§ **Required work**:
Repeat nothing but the lines below running from the one containing "245 320 412.2" to the one containing "513 392 269.9". Keep both end lines.
━━━━━━━━━━━━━━━━━━━━
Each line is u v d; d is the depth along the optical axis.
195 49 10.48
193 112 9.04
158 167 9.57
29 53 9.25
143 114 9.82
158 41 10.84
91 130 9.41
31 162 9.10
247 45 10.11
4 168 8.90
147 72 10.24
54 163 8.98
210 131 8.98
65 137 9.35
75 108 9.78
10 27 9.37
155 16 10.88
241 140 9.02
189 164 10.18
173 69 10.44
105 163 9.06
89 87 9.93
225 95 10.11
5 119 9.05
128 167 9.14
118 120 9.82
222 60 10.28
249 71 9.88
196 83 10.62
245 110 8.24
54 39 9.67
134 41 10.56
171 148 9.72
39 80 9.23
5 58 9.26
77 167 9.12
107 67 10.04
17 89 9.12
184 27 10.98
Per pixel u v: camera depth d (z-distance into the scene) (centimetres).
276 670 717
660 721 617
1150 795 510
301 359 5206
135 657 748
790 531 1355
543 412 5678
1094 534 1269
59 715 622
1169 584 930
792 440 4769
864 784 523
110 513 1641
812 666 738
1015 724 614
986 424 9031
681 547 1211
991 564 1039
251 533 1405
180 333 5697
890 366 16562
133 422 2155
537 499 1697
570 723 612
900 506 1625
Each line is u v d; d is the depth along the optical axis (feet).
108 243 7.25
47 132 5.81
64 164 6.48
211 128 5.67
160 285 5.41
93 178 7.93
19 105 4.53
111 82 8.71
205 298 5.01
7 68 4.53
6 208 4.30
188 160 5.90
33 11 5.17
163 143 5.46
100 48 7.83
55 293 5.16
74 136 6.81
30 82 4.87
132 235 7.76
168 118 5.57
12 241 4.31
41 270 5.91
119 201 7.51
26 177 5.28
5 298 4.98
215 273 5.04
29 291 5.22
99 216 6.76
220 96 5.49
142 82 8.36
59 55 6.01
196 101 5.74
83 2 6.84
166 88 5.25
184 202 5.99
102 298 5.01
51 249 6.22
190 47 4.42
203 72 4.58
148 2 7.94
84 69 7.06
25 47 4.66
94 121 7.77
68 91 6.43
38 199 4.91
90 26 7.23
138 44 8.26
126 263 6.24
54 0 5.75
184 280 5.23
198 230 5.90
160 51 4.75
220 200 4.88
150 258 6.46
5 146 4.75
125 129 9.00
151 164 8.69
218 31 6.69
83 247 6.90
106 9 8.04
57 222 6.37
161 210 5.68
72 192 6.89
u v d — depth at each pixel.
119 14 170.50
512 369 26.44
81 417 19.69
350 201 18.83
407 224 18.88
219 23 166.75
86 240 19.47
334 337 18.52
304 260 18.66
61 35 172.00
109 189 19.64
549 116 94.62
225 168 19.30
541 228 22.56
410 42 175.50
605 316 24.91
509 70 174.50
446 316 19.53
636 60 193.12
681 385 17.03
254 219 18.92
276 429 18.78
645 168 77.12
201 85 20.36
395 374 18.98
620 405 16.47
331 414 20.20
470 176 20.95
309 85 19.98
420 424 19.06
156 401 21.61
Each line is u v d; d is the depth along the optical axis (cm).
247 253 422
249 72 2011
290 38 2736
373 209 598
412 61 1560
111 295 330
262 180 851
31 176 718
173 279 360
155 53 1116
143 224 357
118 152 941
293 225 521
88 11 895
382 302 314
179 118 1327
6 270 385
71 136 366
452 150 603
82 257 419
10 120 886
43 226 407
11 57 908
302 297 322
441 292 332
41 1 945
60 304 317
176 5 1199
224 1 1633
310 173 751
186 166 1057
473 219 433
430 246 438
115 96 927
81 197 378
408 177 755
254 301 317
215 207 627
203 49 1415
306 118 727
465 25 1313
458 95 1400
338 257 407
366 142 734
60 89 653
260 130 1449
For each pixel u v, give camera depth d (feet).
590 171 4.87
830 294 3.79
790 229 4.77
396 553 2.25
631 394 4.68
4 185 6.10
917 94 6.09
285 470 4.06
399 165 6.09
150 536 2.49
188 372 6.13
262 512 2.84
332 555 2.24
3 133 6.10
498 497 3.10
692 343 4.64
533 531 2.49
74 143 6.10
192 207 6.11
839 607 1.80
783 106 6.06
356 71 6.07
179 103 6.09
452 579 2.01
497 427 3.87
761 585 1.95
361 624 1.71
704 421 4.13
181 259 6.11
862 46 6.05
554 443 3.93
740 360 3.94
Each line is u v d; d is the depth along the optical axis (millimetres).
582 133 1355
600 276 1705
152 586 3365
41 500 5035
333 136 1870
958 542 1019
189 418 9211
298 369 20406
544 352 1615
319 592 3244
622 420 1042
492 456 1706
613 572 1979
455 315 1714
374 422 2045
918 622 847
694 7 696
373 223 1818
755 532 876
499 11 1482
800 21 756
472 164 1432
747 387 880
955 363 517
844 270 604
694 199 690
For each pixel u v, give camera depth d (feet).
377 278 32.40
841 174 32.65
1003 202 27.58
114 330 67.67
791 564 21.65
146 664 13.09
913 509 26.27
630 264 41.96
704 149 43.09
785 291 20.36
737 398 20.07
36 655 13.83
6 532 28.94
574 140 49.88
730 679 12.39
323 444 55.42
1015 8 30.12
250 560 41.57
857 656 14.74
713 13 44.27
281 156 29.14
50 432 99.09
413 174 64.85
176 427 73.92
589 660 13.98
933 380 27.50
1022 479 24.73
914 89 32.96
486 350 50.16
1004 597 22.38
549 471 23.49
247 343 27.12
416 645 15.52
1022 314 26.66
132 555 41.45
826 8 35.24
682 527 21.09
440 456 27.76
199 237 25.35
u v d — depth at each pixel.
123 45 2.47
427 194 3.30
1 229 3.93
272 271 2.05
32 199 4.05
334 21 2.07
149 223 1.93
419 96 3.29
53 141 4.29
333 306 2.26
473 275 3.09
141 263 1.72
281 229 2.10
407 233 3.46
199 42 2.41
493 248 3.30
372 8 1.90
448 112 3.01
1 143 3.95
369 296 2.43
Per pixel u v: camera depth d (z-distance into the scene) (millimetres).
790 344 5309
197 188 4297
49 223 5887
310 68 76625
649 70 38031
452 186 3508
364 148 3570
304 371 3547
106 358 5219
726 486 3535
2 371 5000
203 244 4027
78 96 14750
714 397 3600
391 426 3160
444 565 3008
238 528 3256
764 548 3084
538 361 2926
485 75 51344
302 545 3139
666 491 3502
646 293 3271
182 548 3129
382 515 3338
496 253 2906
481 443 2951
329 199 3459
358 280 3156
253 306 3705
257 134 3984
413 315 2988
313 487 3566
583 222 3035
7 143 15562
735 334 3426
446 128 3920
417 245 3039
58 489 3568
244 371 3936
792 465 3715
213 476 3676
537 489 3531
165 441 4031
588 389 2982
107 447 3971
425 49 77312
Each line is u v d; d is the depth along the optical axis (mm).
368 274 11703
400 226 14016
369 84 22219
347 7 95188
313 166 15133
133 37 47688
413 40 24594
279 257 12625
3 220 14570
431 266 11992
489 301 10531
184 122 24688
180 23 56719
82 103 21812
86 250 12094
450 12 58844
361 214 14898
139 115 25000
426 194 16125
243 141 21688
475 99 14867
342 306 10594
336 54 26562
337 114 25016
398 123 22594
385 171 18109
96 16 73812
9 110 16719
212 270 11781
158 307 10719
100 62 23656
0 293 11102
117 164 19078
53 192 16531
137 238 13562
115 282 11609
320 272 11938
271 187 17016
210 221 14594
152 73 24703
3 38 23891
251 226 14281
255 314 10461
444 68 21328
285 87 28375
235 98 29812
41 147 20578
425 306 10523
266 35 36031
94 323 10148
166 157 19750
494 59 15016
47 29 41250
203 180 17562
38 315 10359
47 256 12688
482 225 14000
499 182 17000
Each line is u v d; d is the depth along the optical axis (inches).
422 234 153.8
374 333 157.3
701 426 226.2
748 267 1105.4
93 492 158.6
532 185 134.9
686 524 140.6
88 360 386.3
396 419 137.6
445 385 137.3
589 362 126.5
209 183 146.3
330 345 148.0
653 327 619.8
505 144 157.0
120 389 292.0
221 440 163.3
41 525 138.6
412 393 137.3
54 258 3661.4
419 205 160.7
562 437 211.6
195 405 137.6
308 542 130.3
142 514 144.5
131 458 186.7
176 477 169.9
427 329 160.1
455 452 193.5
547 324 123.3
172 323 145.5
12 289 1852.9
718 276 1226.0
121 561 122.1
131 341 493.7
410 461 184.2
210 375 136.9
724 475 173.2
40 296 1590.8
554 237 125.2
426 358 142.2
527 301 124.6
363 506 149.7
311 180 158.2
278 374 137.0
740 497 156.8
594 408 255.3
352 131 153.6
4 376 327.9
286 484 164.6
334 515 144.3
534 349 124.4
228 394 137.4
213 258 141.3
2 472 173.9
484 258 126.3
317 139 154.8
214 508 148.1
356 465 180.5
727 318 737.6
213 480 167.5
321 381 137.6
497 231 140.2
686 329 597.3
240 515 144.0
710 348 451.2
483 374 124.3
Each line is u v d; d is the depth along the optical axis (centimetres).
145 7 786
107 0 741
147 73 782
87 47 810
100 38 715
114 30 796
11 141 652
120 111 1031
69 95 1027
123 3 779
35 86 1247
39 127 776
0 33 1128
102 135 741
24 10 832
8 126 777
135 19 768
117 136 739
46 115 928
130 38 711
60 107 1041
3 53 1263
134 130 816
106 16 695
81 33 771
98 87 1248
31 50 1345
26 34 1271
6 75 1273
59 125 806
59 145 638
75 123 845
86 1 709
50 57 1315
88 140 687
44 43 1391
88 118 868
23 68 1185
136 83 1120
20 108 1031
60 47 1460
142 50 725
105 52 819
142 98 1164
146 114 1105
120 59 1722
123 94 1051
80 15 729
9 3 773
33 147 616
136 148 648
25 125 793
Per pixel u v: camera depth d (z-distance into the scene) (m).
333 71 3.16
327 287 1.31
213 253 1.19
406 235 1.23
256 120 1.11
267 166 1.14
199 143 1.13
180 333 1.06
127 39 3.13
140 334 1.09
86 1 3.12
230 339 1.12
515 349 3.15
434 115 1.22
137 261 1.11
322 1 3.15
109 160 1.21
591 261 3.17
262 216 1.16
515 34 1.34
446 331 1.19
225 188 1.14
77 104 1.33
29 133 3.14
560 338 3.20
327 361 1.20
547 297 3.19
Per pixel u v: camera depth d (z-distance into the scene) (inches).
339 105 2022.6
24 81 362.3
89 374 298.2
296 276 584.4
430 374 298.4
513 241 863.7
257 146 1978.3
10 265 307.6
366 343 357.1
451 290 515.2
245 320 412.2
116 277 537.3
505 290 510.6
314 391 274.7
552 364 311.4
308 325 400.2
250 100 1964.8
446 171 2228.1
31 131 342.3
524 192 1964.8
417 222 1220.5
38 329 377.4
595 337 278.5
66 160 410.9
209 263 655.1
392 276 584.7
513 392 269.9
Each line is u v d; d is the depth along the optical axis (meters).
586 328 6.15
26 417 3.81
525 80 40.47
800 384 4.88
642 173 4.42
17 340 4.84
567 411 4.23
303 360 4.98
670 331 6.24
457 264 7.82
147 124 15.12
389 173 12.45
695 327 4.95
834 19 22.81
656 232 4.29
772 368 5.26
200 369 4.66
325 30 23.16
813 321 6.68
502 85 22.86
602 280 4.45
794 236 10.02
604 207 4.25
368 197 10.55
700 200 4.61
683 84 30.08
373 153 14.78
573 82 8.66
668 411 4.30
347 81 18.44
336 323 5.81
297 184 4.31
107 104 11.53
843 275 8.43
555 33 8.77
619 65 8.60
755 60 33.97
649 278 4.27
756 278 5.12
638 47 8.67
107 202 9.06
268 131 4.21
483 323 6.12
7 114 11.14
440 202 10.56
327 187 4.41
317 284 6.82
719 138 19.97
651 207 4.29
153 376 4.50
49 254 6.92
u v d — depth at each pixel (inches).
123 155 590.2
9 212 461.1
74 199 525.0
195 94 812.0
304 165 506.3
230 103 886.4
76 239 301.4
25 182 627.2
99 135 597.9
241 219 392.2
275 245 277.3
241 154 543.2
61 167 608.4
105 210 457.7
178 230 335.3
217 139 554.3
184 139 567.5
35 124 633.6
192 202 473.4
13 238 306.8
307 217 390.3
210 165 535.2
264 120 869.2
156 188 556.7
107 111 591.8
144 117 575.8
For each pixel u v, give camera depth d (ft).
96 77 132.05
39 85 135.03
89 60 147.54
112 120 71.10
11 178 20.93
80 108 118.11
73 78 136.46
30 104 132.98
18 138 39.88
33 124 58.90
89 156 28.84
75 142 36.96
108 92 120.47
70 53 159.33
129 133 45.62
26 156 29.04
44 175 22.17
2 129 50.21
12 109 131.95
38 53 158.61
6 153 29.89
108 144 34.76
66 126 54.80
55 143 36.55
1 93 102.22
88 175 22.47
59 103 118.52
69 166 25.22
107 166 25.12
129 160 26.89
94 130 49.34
━━━━━━━━━━━━━━━━━━━━
§ **Reply**:
245 320 412.2
116 277 537.3
505 290 510.6
314 391 274.7
552 364 311.4
308 325 400.2
250 100 1964.8
446 171 2228.1
31 131 342.3
524 192 1964.8
417 222 1220.5
38 329 377.4
595 337 278.5
66 160 410.9
209 263 655.1
392 276 584.7
513 392 269.9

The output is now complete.